• Exercise directions: For every line in the entries that contains "wrist", show the whole line.

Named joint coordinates
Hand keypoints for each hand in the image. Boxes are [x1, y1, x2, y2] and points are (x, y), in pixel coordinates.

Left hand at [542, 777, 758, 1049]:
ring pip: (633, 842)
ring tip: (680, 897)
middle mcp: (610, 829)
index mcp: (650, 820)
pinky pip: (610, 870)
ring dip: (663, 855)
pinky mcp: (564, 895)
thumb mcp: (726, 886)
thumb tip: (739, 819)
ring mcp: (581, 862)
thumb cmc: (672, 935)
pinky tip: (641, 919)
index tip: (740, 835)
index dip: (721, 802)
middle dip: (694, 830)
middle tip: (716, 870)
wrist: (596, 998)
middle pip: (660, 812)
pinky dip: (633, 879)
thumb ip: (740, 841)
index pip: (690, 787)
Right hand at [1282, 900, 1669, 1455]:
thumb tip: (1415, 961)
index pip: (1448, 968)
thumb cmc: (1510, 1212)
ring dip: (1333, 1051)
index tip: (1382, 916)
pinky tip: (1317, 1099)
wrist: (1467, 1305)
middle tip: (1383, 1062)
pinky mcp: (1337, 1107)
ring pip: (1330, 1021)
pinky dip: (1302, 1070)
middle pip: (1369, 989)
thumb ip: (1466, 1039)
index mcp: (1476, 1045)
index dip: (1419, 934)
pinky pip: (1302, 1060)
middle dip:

* * *

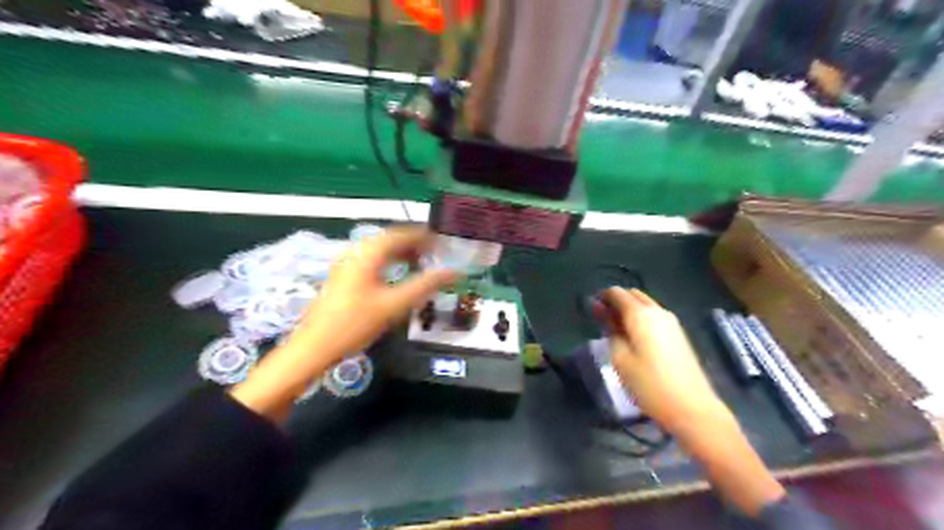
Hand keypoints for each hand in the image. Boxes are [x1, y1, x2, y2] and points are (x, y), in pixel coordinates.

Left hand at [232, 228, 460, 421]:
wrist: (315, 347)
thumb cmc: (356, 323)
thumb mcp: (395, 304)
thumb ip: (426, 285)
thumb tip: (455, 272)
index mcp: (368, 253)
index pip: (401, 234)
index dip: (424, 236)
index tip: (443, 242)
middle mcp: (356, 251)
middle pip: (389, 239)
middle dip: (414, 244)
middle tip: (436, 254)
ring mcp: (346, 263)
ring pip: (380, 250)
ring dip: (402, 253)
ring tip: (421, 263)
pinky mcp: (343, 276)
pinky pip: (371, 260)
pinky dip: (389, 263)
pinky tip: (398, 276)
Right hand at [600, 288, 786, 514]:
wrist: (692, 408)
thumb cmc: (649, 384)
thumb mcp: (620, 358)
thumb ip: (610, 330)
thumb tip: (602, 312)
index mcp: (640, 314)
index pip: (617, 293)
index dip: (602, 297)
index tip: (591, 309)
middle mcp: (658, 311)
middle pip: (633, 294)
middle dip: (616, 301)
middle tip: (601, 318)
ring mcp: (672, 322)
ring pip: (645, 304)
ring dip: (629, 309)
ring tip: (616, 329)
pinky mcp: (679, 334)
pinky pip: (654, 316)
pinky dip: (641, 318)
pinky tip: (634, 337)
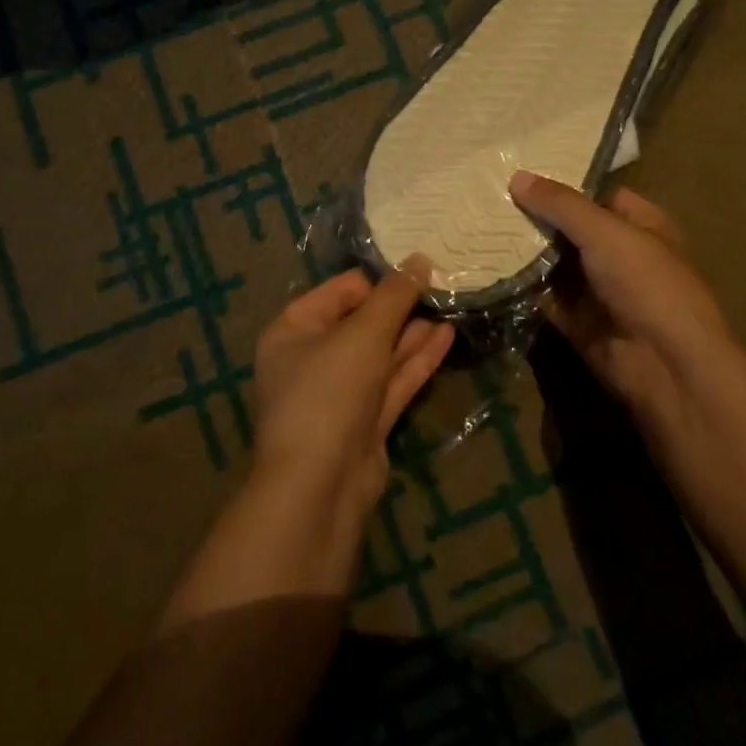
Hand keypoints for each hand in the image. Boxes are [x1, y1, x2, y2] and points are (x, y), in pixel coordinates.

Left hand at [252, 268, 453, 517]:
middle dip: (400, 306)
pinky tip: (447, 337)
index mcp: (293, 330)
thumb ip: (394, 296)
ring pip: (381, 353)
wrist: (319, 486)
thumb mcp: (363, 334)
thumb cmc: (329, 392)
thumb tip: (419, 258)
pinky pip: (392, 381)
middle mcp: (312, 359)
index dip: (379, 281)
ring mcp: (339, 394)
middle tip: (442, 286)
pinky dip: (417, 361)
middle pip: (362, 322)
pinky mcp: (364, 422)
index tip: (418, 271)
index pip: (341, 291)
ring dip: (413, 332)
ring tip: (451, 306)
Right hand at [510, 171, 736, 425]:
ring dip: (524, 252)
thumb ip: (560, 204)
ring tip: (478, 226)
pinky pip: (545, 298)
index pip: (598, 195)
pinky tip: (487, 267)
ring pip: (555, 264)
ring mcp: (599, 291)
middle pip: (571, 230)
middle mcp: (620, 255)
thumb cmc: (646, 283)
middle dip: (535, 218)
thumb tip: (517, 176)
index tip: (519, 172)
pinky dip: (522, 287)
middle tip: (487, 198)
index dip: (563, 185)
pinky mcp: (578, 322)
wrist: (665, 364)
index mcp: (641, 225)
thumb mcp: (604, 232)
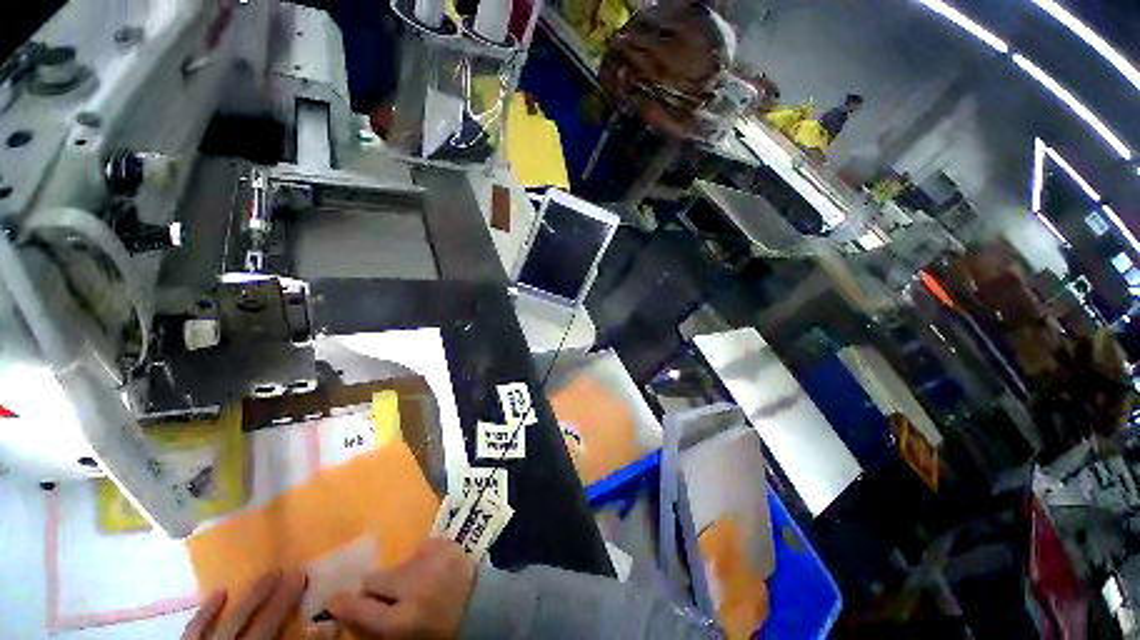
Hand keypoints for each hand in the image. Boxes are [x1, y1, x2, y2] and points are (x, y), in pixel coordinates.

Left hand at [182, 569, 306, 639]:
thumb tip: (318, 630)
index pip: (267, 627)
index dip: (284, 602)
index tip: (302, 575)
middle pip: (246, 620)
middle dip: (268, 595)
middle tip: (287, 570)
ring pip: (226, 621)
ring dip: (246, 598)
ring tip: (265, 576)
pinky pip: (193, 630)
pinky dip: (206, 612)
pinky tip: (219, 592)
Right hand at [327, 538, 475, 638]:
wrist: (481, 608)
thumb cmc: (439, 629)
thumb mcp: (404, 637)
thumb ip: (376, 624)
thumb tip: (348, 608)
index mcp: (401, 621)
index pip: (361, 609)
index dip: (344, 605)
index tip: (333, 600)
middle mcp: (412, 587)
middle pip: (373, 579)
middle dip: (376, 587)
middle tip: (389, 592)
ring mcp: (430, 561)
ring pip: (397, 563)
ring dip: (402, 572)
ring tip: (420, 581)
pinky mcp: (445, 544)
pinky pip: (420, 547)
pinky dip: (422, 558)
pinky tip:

• Result of the exercise:
wrist: (596, 998)
wrist: (1467, 1305)
wrist: (315, 347)
wrist: (692, 408)
wrist: (319, 486)
wrist: (665, 364)
wrist: (481, 608)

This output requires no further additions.